• Record list:
------------------------------------------------

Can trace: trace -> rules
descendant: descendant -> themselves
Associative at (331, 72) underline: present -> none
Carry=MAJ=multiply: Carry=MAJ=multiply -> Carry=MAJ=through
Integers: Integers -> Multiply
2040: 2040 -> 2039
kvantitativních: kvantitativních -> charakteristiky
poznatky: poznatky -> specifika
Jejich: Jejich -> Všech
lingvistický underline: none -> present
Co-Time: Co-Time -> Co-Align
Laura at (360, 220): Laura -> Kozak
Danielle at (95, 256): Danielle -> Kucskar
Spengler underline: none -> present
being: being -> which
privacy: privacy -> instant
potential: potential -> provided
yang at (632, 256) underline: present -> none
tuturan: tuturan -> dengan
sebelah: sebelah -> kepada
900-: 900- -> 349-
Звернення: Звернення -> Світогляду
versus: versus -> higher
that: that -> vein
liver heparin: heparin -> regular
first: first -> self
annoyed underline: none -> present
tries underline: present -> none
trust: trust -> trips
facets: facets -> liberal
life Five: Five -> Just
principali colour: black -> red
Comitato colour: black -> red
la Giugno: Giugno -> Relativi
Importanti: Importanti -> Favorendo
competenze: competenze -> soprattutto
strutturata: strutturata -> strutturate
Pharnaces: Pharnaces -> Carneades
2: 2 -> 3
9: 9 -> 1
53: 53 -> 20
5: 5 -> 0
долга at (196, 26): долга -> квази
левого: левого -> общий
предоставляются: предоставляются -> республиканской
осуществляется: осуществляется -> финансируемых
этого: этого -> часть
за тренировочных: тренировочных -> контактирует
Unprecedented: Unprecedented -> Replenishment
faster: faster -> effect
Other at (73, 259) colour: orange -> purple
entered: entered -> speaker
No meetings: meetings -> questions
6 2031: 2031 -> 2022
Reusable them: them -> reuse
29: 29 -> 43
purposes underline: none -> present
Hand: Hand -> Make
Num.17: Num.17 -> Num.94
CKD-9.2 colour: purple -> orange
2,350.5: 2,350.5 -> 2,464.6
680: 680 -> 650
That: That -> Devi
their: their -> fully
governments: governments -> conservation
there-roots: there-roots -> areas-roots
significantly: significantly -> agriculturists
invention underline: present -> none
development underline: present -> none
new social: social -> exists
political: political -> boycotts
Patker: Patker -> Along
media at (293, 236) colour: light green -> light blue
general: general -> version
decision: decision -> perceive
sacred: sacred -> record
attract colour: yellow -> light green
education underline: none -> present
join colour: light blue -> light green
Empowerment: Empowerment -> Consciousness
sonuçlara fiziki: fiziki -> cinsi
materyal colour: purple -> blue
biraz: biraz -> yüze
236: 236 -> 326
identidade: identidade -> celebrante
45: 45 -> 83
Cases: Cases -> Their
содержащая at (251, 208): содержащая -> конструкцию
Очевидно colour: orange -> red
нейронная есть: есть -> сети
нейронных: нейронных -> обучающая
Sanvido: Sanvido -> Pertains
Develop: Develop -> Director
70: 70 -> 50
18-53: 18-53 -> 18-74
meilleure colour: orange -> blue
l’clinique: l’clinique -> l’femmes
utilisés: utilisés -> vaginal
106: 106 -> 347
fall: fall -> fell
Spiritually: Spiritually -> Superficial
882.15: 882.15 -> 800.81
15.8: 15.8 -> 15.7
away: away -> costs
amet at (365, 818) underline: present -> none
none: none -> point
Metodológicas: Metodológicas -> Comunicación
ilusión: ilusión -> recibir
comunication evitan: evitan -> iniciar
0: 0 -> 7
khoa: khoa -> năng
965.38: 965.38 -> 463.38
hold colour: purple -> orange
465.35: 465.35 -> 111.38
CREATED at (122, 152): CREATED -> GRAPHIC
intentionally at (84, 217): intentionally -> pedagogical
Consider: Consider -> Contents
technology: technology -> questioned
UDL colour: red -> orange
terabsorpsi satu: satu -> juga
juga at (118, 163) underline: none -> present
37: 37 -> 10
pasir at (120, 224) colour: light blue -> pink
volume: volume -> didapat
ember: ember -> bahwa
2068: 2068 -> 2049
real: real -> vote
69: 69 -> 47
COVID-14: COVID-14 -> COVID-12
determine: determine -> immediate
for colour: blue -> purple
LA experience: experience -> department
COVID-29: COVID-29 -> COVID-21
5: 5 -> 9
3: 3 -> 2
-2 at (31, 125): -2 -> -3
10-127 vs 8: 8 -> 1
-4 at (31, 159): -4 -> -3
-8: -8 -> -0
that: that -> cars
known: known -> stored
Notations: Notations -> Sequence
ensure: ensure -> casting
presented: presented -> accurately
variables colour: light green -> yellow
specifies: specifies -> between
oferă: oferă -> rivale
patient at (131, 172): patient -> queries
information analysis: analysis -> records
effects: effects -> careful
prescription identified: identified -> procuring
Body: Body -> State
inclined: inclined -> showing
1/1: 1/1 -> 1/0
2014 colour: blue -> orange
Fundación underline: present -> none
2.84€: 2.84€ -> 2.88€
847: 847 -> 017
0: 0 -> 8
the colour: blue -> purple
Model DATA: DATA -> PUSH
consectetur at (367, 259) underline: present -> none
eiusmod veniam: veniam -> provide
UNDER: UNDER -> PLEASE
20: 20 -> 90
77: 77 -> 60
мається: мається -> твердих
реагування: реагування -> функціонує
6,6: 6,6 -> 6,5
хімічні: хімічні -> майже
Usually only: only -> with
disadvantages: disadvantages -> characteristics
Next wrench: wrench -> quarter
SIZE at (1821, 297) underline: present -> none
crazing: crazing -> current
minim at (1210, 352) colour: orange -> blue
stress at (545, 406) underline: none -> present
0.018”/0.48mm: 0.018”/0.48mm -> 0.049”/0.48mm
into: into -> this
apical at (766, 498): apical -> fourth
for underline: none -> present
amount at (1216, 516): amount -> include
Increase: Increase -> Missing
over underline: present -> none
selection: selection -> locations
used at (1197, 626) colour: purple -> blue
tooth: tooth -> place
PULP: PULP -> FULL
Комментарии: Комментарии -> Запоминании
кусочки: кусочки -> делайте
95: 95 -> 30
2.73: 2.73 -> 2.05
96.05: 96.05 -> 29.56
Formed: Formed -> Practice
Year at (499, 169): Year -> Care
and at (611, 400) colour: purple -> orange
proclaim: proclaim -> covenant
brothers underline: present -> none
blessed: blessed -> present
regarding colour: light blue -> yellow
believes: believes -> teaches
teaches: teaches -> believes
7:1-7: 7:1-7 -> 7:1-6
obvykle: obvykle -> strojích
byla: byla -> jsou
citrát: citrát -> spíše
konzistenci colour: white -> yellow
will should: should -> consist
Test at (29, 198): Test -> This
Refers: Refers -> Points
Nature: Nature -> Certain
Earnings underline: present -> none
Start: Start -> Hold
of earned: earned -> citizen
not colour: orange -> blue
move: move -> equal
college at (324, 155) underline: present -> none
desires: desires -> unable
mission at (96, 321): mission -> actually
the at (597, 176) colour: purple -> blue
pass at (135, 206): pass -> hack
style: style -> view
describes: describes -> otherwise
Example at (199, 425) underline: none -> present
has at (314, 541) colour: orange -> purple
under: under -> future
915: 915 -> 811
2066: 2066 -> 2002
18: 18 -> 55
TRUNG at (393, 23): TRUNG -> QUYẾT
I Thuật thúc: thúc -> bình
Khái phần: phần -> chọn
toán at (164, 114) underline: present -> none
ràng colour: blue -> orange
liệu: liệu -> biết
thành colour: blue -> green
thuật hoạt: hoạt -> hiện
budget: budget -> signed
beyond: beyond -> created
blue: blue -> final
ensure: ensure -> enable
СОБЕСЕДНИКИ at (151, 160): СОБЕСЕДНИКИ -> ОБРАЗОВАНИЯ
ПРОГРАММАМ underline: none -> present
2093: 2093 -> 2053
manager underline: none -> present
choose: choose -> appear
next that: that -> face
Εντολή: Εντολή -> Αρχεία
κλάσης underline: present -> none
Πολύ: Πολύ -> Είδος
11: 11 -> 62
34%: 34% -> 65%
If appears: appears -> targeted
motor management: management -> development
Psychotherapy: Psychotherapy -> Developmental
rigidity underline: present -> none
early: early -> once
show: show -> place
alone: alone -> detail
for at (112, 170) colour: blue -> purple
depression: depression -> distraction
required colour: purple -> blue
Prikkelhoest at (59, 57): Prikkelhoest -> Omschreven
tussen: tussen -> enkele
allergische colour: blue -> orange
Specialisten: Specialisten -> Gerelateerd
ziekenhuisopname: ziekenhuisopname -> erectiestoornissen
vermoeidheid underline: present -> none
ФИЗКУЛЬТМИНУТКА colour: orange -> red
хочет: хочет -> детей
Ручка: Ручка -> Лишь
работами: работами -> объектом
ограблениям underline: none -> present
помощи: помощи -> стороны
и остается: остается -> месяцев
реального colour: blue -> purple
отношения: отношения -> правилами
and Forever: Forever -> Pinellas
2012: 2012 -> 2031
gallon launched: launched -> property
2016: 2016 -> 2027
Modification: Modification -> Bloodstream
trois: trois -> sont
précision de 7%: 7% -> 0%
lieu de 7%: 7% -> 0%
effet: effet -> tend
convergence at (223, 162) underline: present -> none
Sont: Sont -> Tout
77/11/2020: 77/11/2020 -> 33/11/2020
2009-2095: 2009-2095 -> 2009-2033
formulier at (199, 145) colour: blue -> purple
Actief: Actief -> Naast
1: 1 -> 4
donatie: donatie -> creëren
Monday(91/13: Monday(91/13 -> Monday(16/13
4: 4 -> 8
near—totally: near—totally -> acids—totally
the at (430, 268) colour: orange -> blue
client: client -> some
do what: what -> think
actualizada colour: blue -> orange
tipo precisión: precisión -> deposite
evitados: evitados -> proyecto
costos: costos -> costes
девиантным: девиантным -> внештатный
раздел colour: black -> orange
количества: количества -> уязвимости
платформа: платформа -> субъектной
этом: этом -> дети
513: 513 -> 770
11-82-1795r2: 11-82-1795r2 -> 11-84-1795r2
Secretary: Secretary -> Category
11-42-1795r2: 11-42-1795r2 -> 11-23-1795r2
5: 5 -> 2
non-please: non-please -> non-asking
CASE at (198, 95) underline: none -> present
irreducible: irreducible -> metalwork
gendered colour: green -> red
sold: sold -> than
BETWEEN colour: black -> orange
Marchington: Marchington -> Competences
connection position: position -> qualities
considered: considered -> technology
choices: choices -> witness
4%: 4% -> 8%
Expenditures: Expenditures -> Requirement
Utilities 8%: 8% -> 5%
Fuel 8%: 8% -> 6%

------------------------------------------------

Quote the data verbatim, starting with its first line and ending after the line that contains "Danielle at (95, 256): Danielle -> Kucskar", with both of those lines included.

• Final result:
Can trace: trace -> rules
descendant: descendant -> themselves
Associative at (331, 72) underline: present -> none
Carry=MAJ=multiply: Carry=MAJ=multiply -> Carry=MAJ=through
Integers: Integers -> Multiply
2040: 2040 -> 2039
kvantitativních: kvantitativních -> charakteristiky
poznatky: poznatky -> specifika
Jejich: Jejich -> Všech
lingvistický underline: none -> present
Co-Time: Co-Time -> Co-Align
Laura at (360, 220): Laura -> Kozak
Danielle at (95, 256): Danielle -> Kucskar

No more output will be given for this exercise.